=== Aim of the task ===
Word for word and without images, transcribe all of the records.

=== The data ===
■ ■ ■
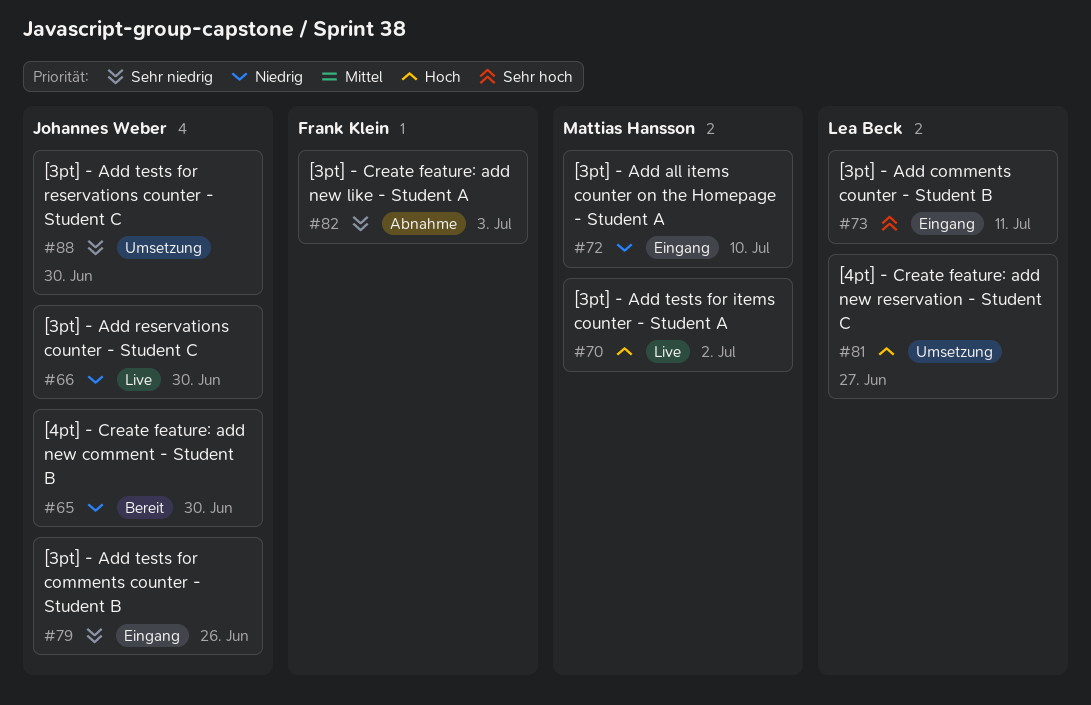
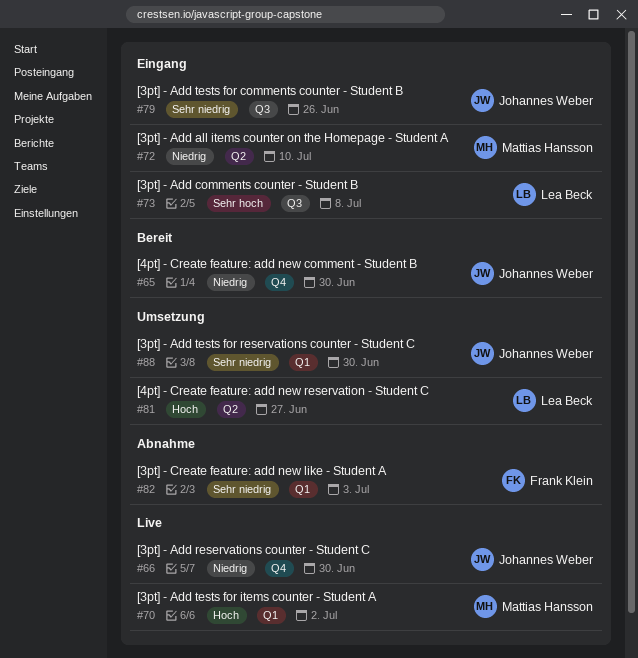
#73, due: Jul 11 -> Jul 8

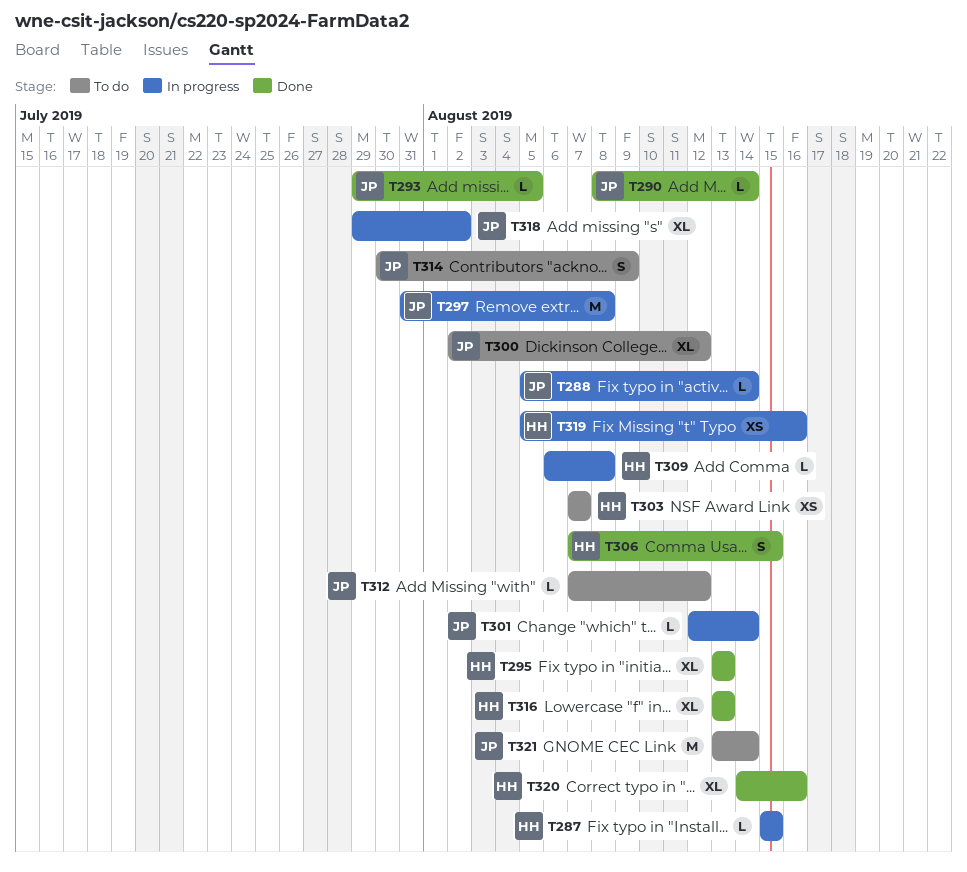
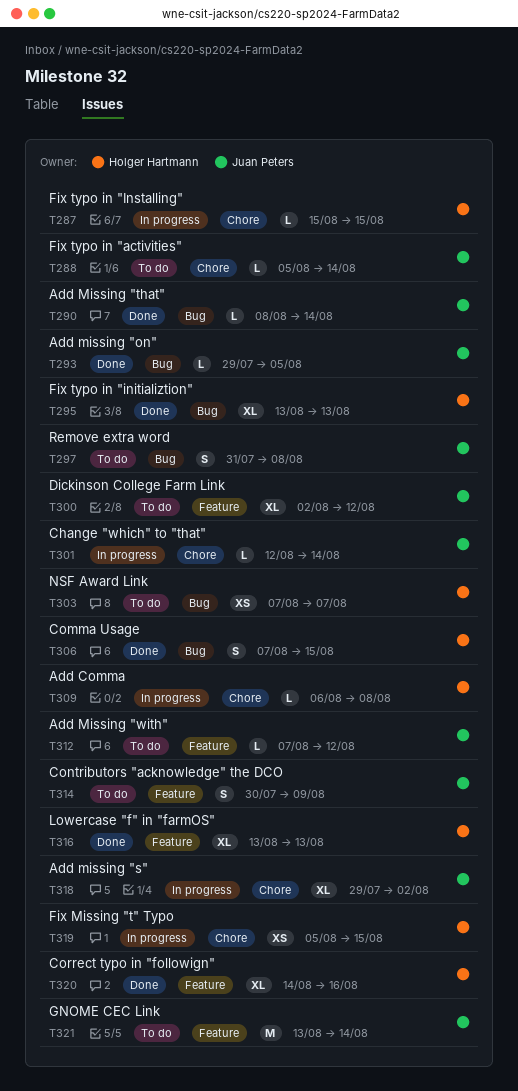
T288, status: In progress -> To do
T297, status: In progress -> To do
T297, estimate: M -> S
T319, due: Aug 16 -> Aug 15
■ ■ ■
=== Written reply ===
#73, due: Jul 11 -> Jul 8

T288, status: In progress -> To do
T297, status: In progress -> To do
T297, estimate: M -> S
T319, due: Aug 16 -> Aug 15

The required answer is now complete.